BLACK WEDNESDAY

That’s what the publishing industry newsletter PUBLISHER’S LUNCH is calling it. This past Wednesday quite a few of the big publishing houses announced lay-offs, resignations, and departmental consolidations, which always results in lay-offs as well. This followed the news a while ago that Houghton Mifflin Harcourt was putting a freeze on acquisitions. I don’t know if that has ever happened before but it is frightening to think that a major publishing house has simply stopped buying new books because the market is so bad.
Anyway you should definitely check out the following blogs (2 editors and an agent) for more information and a professional perspective on the whole thing.

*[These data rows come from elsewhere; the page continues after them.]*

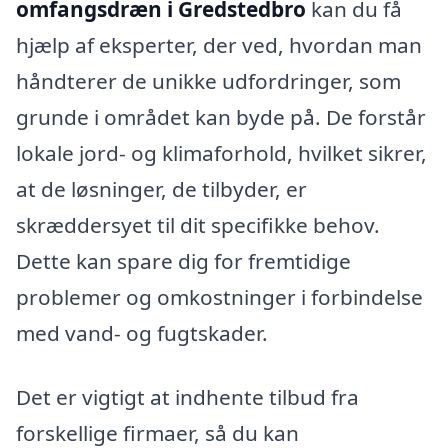
omfangsdræn i Gredstedbro
kan du få
hjælp af eksperter, der ved, hvordan man
håndterer de unikke udfordringer, som
grunde i området kan byde på. De forstår
lokale jord- og klimaforhold, hvilket sikrer,
at de løsninger, de tilbyder, er
skræddersyet til dit specifikke behov.
Dette kan spare dig for fremtidige
problemer og omkostninger i forbindelse
med vand- og fugtskader.
Det er vigtigt at indhente tilbud fra
forskellige firmaer, så du kan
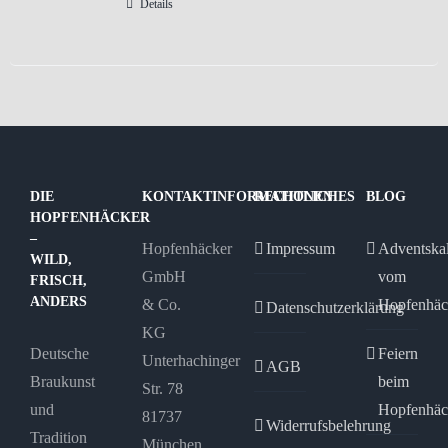
Details
mehrere
Varianten
auf.
Die
Optionen
können
auf
DIE
KONTAKTINFORMATIONEN
RECHTLICHES
BLOG
der
HOPFENHÄCKER
Produktseite
–
Hopfenhäcker
Impressum
Adventska
WILD,
gewählt
GmbH
vom
FRISCH,
werden
ANDERS
& Co.
Hopfenhäc
Datenschutzerklärung
KG
Deutsche
Feiern
Unterhachinger
AGB
Braukunst
beim
Str. 78
und
Hopfenhäc
81737
Widerrufsbelehrung
Tradition
München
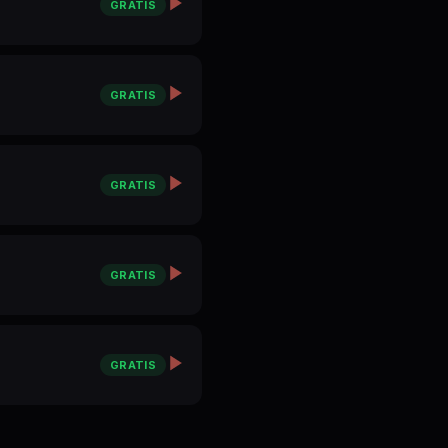
GRATIS
GRATIS
GRATIS
GRATIS
GRATIS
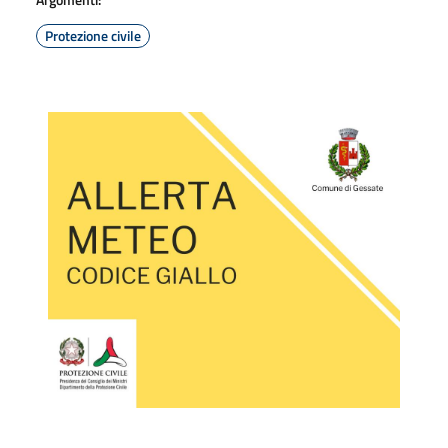
Protezione civile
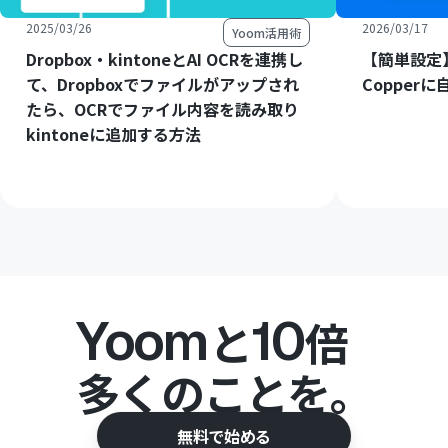
2025/03/26
2026/03/17
Yoom活用術
Dropbox・kintoneとAI OCRを連携し
【簡単設定】
て、Dropboxでファイルがアップされ
Copper
たら、OCRでファイル内容を読み取り
kintoneに追加する方法
Yoom
10
と
倍
多くのことを。
無料で始める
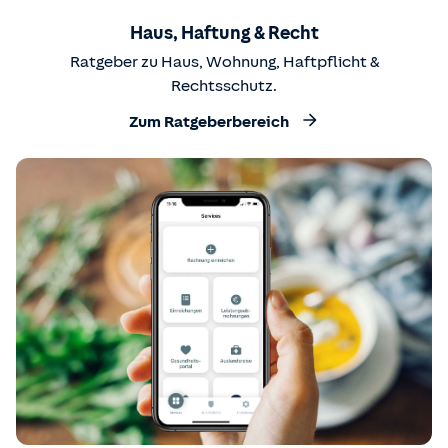
Haus, Haftung & Recht
Ratgeber zu Haus, Wohnung, Haftpflicht &
Rechtsschutz.
Zum Ratgeberbereich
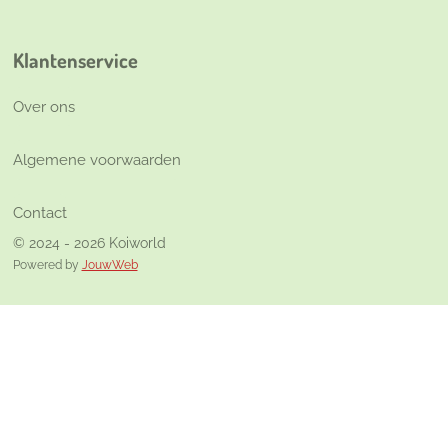
Klantenservice
Over ons
Algemene voorwaarden
Contact
© 2024 - 2026 Koiworld
Powered by
JouwWeb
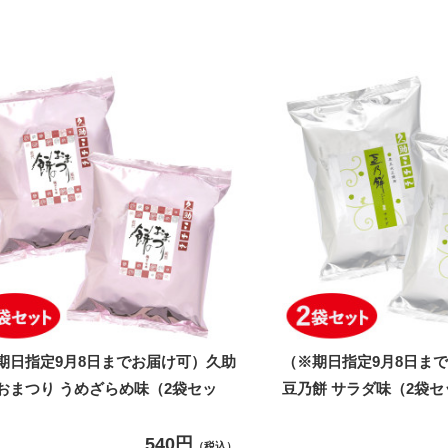
期日指定9月8日までお届け可）久助
（※期日指定9月8日ま
おまつり うめざらめ味（2袋セッ
豆乃餅 サラダ味（2袋セ
540円
（税込）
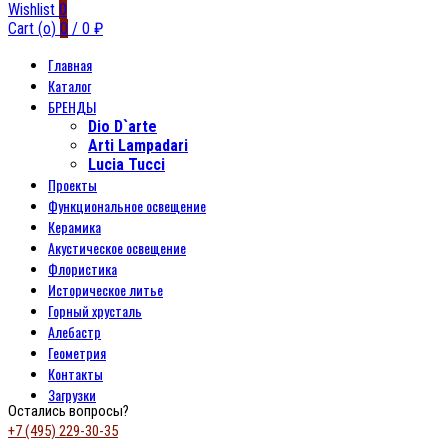
Wishlist
0
Cart (
o
)
0
/
0
₽
Главная
Каталог
БРЕНДЫ
Dio D`arte
Arti Lampadari
Lucia Tucci
Проекты
Функциональное освещение
Керамика
Акустическое освещение
Флористика
Историческое литье
Горный хрусталь
Алебастр
Геометрия
Контакты
Загрузки
Остались вопросы?
+7 (495) 229-30-35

http://editorialanonymous.blogspot.com/

http://editorialass.blogspot.com/

http://nathanbransford.blogspot.com/

It must be a scary and unsettling time for a lot of people and my heart goes out to them. Why does big business always let people go around the holidays? Or is it just so they can start the New Year with a clean slate? Anyway it sucks.
That said, I have experienced something similar while I was working in the record industry. Twice. There was a massive upheaval in the eighties, while I was working for Rough Trade, after the major labels gobbled up every alternative band out there who sounded like the Smiths, New Order, The Replacements or Black Flag, and every indie label that pretty much existed, in a frenzied gorging that resulted in bloated bureaucratic companies run by greedy businessmen who had no idea what they were doing. A ton of labels went under, a lot of distributors sank, and then sort of like a forest which has been ravaged by wild fire, amongst the charred, smoking stubble, tiny leaves of grass poked out and almost overnight the scene was transformed into a lush, green landscape again. Independent labels appeared, mushroomed and music became interesting, edgy and different again and we proceeded as if nothing had happened. And out of this came Nirvana and then it happened all over again except that major labels realized they could just buy the bands by waving money around rather than take on the whole record label which had spawned them.
And then in the nineties it was Napster and music pirating (a ridiculous term in my opinion) and the majors were suspicious and too greedy to realize that promotion is promotion and helps get people into the stores to buy music, which is what we were all hoping for, right? My label (Dogday Records) embraced mp3s and the digital technology. All of our music was available for free download. We were not driven by commercial singles like the majors who force fed one or two radio and video- driven songs to the public to sell mediocre albums, because of course they had already expunged the CD-single and before that the cassette single which sold for two or three dollars. We concentrated on releasing quality albums with nice artwork and liner notes. Instead of seeing Napster as the enemy the majors should have investigated, and changed and adapted to the current times and consumer demands to keep the customer in the stores and buying music.
It’s hard not to draw parallels with the rise of Kindle and electronic books and the demise of the mom and pop retailer and the proliferation of chain stores that are not booksellers per se but just sell a bit of everything as long as it is a big name release. Imagine going to the only store around that sells books and finding a selection of maybe twenty titles and most of them James Patterson. No wonder most people are staying at home with their TiVo and their Netflix.
Taking the human element out of the equation for a moment. Is this a bad thing for authors especially those who have yet to be published? Or is this in fact a good- and dare I say it? – Natural development? Does the upheaval lead to positive and dynamic changes in a business model which might well be stilted, unwieldy and hopelessly out of date?
It’s too soon to tell, but maybe a better way to make a deal will come out of this and maybe writers will have to work harder to meet a raised bar quality and much of the mediocrity on both sides will be washed away. Boy, I hope I can deliver.
I’m, no doubt, jumping the gun here but lately it has seemed to me that in the music industry there has been a renewed focus on quality and fully conceptualized albums. And many of the old record people- veterans who love music and can hear a hit and find a band- people who were laid off a few years ago are getting their old jobs back.
Perhaps it’s a portent of good things to come?
In the meantime we’ll just have to cinch our belts with the rest of the country, and remain as optimistic as we can.